An Inverted System
From the March 19, 2012, issue of NR.

Michael S. Greve, author of The Upside-Down Constitution


Ramesh Ponnuru

The Founders of this country, according to lore, created a system in which federal and state power balanced each other. During the New Deal, however, the Supreme Court stopped maintaining that balance. In Wickard v. Filburn (1942), the Court allowed the federal government to shove the states aside to regulate purely intrastate activity (specifically, to tell a farmer to stop growing wheat to feed his cattle). Since that time, the federal government has seized more and more power at the expense of the states. In recent years, however, the Court has tried to move back toward the Founders’ view of the rights and dignity of the states.

Michael S. Greve, a scholar at the American Enterprise Institute, has written The Upside-Down Constitution to tell you that all of the above is wrong. “Balance” is precisely the wrong way to look at the constitutional allocation of responsibilities, implying as it does that the state usurpation of a federal power could somehow compensate for the federal usurpation of a state power. The Constitution established a division rather than a balance of powers, and it did so not to protect the interests of the states but to safeguard accountability and competition (although the Founders did not use those exact words).

Thus, under the Constitution, the federal government exercises its limited powers by acting directly on people rather than through the states. That way, if a governmental function is performed badly, one level of government may be held responsible: The federal government cannot blame states’ foot-dragging while the states blame poor federal leadership.

For an example of the Constitution’s protection of competition and commerce, consider its limits on states’ taxing powers. Several provisions of the Constitution block state governments from taxing economic activity outside their borders. The Constitution does not harmonize tax rates among states (something many modern constitutions do for subnational units of government). And it forbids states to enter a compact to harmonize their rates without congressional approval. So people and businesses can move to low-tax states; states must therefore compete with one another for residents; and that competition produces favorable conditions for the growth of commerce.
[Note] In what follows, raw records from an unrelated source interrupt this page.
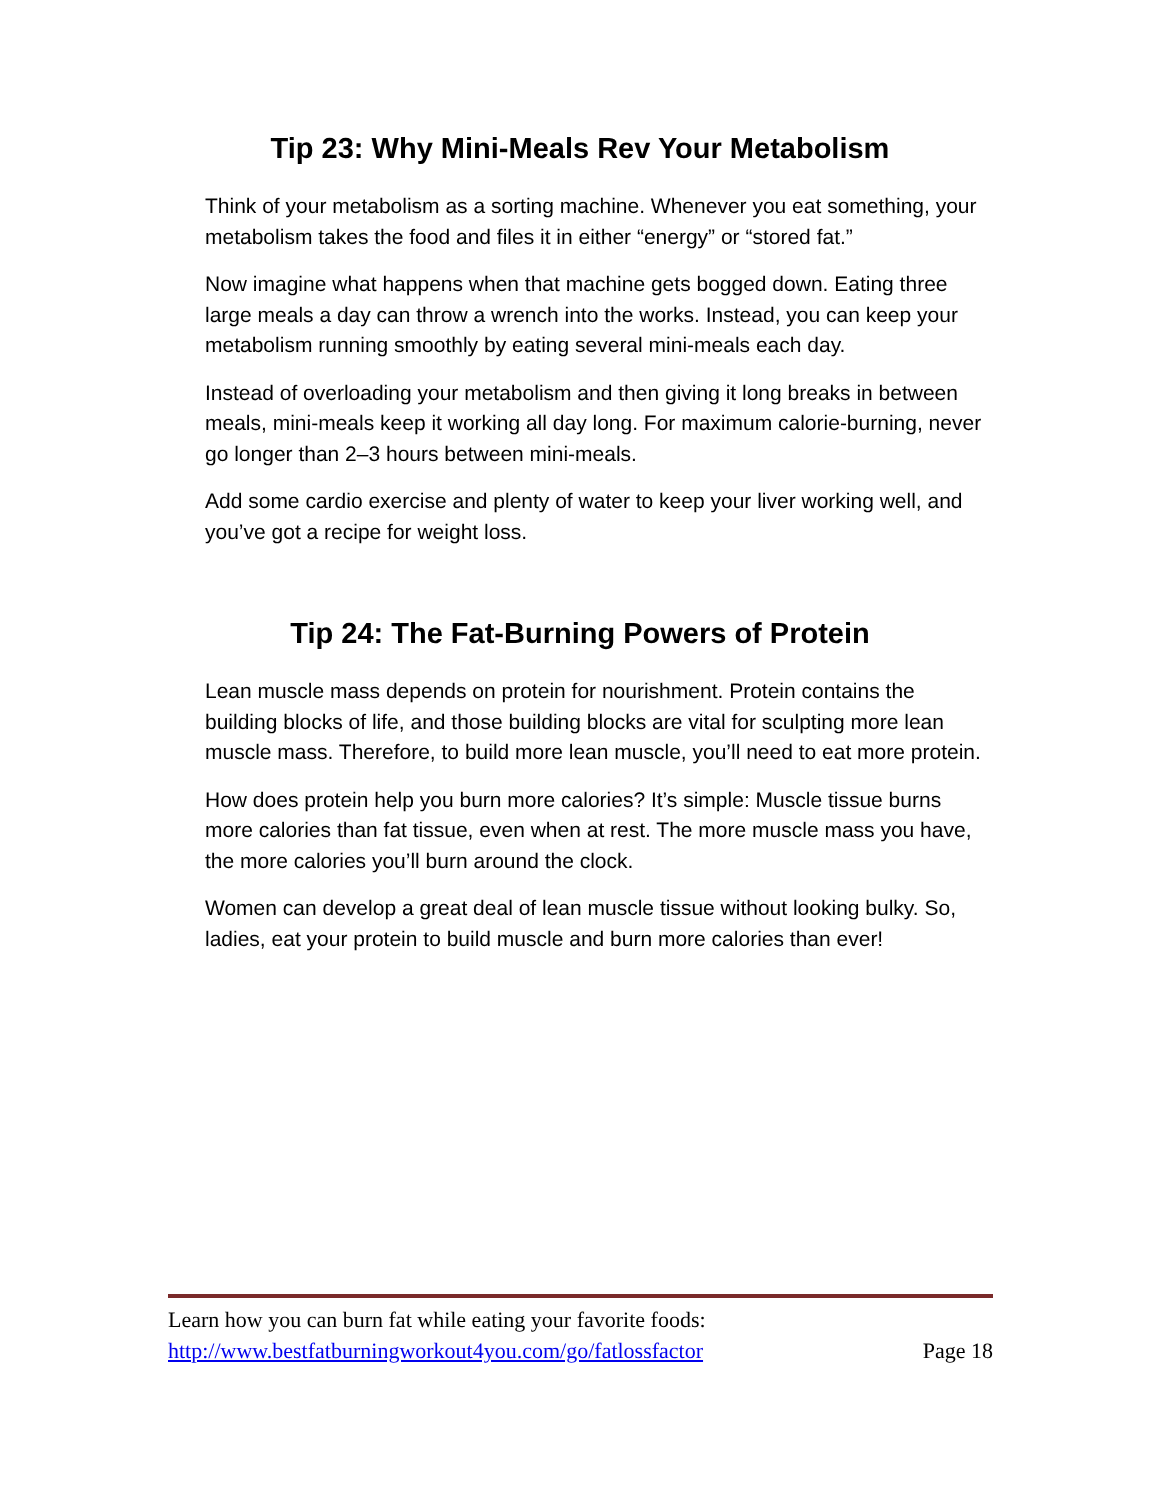Tip 23: Why Mini-Meals Rev Your Metabolism
Think of your metabolism as a sorting machine. Whenever you eat something, your metabolism takes the food and files it in either “energy” or “stored fat.”
Now imagine what happens when that machine gets bogged down. Eating three large meals a day can throw a wrench into the works. Instead, you can keep your metabolism running smoothly by eating several mini-meals each day.
Instead of overloading your metabolism and then giving it long breaks in between meals, mini-meals keep it working all day long. For maximum calorie-burning, never go longer than 2–3 hours between mini-meals.
Add some cardio exercise and plenty of water to keep your liver working well, and you’ve got a recipe for weight loss.
Tip 24: The Fat-Burning Powers of Protein
Lean muscle mass depends on protein for nourishment. Protein contains the building blocks of life, and those building blocks are vital for sculpting more lean muscle mass. Therefore, to build more lean muscle, you’ll need to eat more protein.
How does protein help you burn more calories? It’s simple: Muscle tissue burns more calories than fat tissue, even when at rest. The more muscle mass you have, the more calories you’ll burn around the clock.
Women can develop a great deal of lean muscle tissue without looking bulky. So, ladies, eat your protein to build muscle and burn more calories than ever!
Learn how you can burn fat while eating your favorite foods:
http://www.bestfatburningworkout4you.com/go/fatlossfactor Page 18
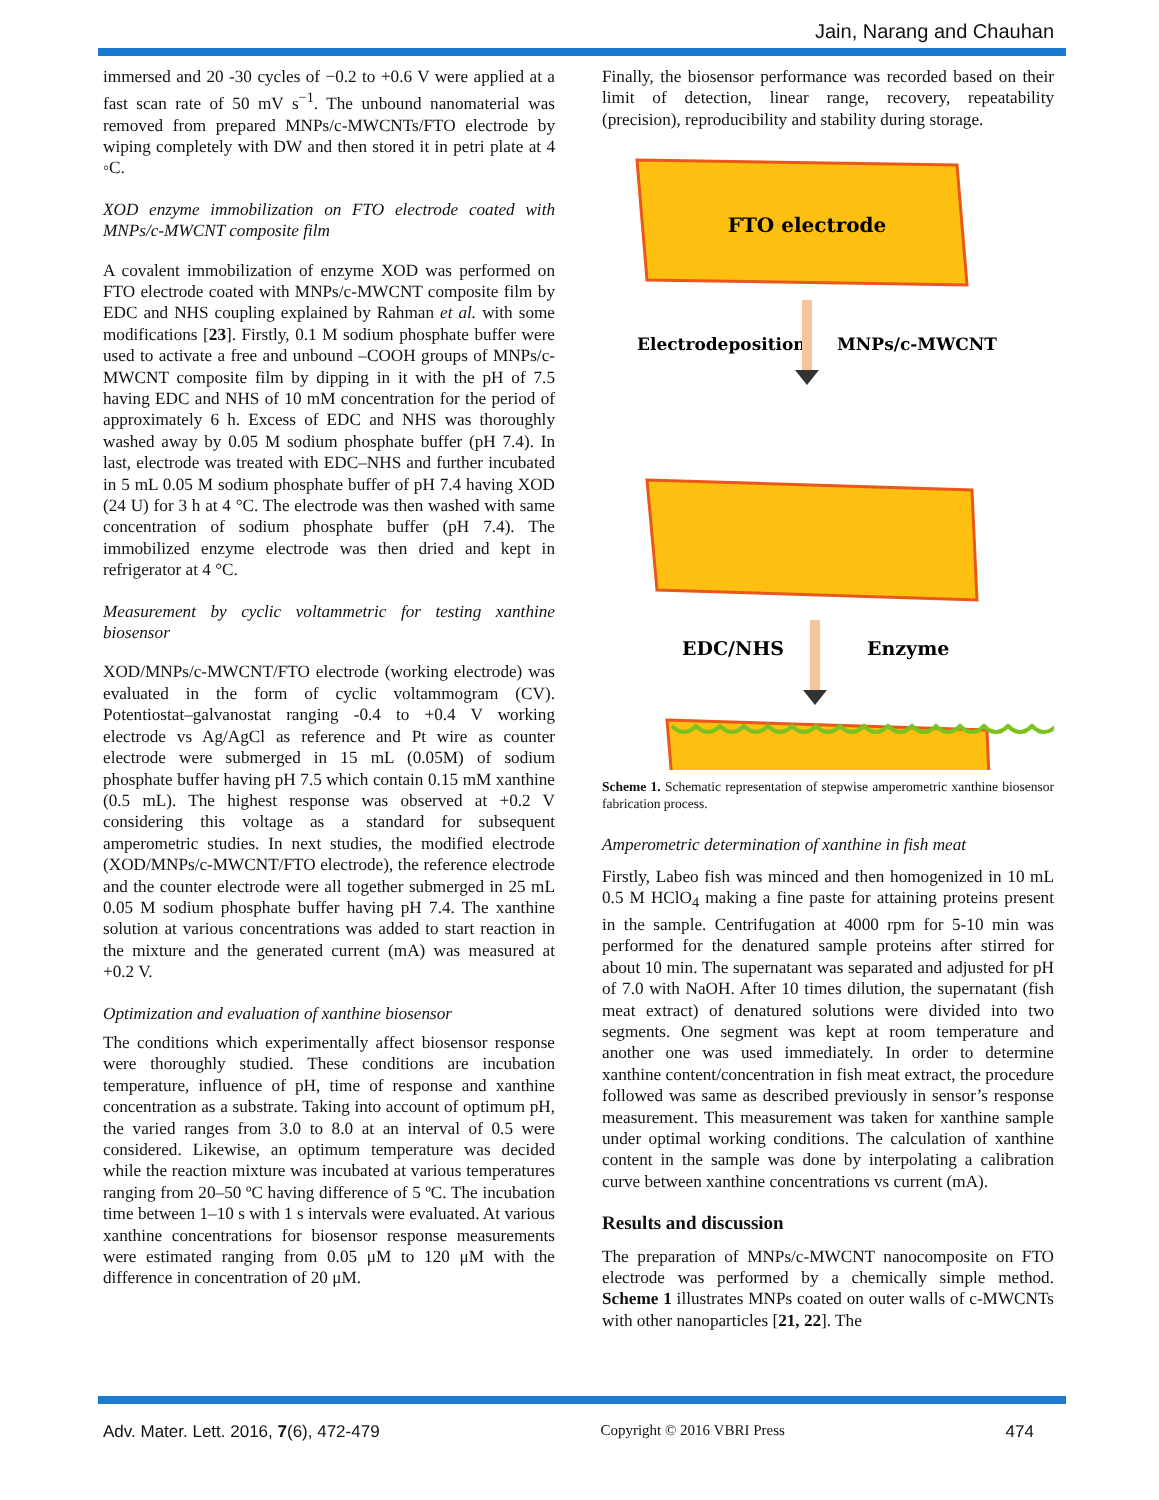Jain, Narang and Chauhan
immersed and 20 -30 cycles of −0.2 to +0.6 V were applied at a fast scan rate of 50 mV s<sup>−1</sup>. The unbound nanomaterial was removed from prepared MNPs/c-MWCNTs/FTO electrode by wiping completely with DW and then stored it in petri plate at 4 ◦C.
XOD enzyme immobilization on FTO electrode coated with MNPs/c-MWCNT composite film
A covalent immobilization of enzyme XOD was performed on FTO electrode coated with MNPs/c-MWCNT composite film by EDC and NHS coupling explained by Rahman et al. with some modifications [23]. Firstly, 0.1 M sodium phosphate buffer were used to activate a free and unbound –COOH groups of MNPs/c-MWCNT composite film by dipping in it with the pH of 7.5 having EDC and NHS of 10 mM concentration for the period of approximately 6 h. Excess of EDC and NHS was thoroughly washed away by 0.05 M sodium phosphate buffer (pH 7.4). In last, electrode was treated with EDC–NHS and further incubated in 5 mL 0.05 M sodium phosphate buffer of pH 7.4 having XOD (24 U) for 3 h at 4 °C. The electrode was then washed with same concentration of sodium phosphate buffer (pH 7.4). The immobilized enzyme electrode was then dried and kept in refrigerator at 4 °C.
Measurement by cyclic voltammetric for testing xanthine biosensor
XOD/MNPs/c-MWCNT/FTO electrode (working electrode) was evaluated in the form of cyclic voltammogram (CV). Potentiostat–galvanostat ranging -0.4 to +0.4 V working electrode vs Ag/AgCl as reference and Pt wire as counter electrode were submerged in 15 mL (0.05M) of sodium phosphate buffer having pH 7.5 which contain 0.15 mM xanthine (0.5 mL). The highest response was observed at +0.2 V considering this voltage as a standard for subsequent amperometric studies. In next studies, the modified electrode (XOD/MNPs/c-MWCNT/FTO electrode), the reference electrode and the counter electrode were all together submerged in 25 mL 0.05 M sodium phosphate buffer having pH 7.4. The xanthine solution at various concentrations was added to start reaction in the mixture and the generated current (mA) was measured at +0.2 V.
Optimization and evaluation of xanthine biosensor
The conditions which experimentally affect biosensor response were thoroughly studied. These conditions are incubation temperature, influence of pH, time of response and xanthine concentration as a substrate. Taking into account of optimum pH, the varied ranges from 3.0 to 8.0 at an interval of 0.5 were considered. Likewise, an optimum temperature was decided while the reaction mixture was incubated at various temperatures ranging from 20–50 ºC having difference of 5 ºC. The incubation time between 1–10 s with 1 s intervals were evaluated. At various xanthine concentrations for biosensor response measurements were estimated ranging from 0.05 μM to 120 μM with the difference in concentration of 20 μM.
Finally, the biosensor performance was recorded based on their limit of detection, linear range, recovery, repeatability (precision), reproducibility and stability during storage.
FTO electrode
Electrodeposition
MNPs/c-MWCNT
EDC/NHS
Enzyme
Scheme 1. Schematic representation of stepwise amperometric xanthine biosensor fabrication process.
Amperometric determination of xanthine in fish meat
Firstly, Labeo fish was minced and then homogenized in 10 mL 0.5 M HClO<sub>4</sub> making a fine paste for attaining proteins present in the sample. Centrifugation at 4000 rpm for 5-10 min was performed for the denatured sample proteins after stirred for about 10 min. The supernatant was separated and adjusted for pH of 7.0 with NaOH. After 10 times dilution, the supernatant (fish meat extract) of denatured solutions were divided into two segments. One segment was kept at room temperature and another one was used immediately. In order to determine xanthine content/concentration in fish meat extract, the procedure followed was same as described previously in sensor’s response measurement. This measurement was taken for xanthine sample under optimal working conditions. The calculation of xanthine content in the sample was done by interpolating a calibration curve between xanthine concentrations vs current (mA).
Results and discussion
The preparation of MNPs/c-MWCNT nanocomposite on FTO electrode was performed by a chemically simple method. Scheme 1 illustrates MNPs coated on outer walls of c-MWCNTs with other nanoparticles [21, 22]. The
Adv. Mater. Lett. 2016, 7(6), 472-479 Copyright © 2016 VBRI Press 474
Almost any other set of arrangements would have done more to serve the interests and dignity of state officials. But those considerations count for nothing in the constitutional design, which subordinates the concerns of the states to the public welfare. Madison is, as Greve comments, “uncharacteristically impassioned” on this point in The Federalist. Far from romanticizing state governments, all three authors generally treat them as rapacious, short-sighted, and faction-ridden.

Greve persuasively outlines the theory that underlay our competitive constitutional order, the provisions of the written document that contributed to it, the legal doctrines that elaborated it, and the political economy that protected it. Hamilton assumed (and hoped) that business interests would go to federal court to stop state schemes to exploit or frustrate national commerce. So it proved. From John Marshall onward, the Supreme Court developed in its business cases a law that made the commercial Constitution work by limiting the depredations of state governments while being careful not to generate a backlash that would threaten the whole project.

Chief among the Court’s stratagems was its deployment of what has come to be known as the “dormant” or “negative” commerce clause: the inference that since the Constitution vests Congress with the power to regulate commerce among the states, it denies that power to states. That inference has long been controversial, not least among originalists, but Greve points out that without it the states would have at hand a ready means to circumvent the specific prohibitions on them that the Constitution spells out.

The federal courts also developed a federal common law so that a plaintiff suing an out-of-state corporation would not have the advantage of state legal rules that might be biased in his favor. The key decision here, Swift v. Tyson (1842), was unanimous, notwithstanding the notoriously broad spectrum of opinion on nationalism during the era.

Sectional divisions in American politics, and the Gilded Age Republican party, made the Court’s task easier by preventing congressional action to undo the courts’ work and augment the power of the states. Greve does not suppose that these circumstances could have lasted forever, but notes that the erosion, collapse, and replacement of this competitive order all happened with the connivance of the states. It was private litigants, especially businesses, who defended the old constitutional order from the New Deal; not the states.

For Greve, the key New Deal case is not Wickard but Erie Railroad Co. v. Tompkins (1938), which declared the federal common law of Swift and its progeny unconstitutional. Under the new regime, the federal courts would extend extreme deference to state courts and state law in suits concerning interstate commerce. The default rule was in effect reversed: Now it would take an affirmative act of Congress to protect that commerce from state-level factionalism. Such action has rarely been forthcoming. The new regime could hardly be better designed to produce a litigation explosion, which is why we have had one. The most pro-plaintiff jurisdictions can now effectively create a national legal standard.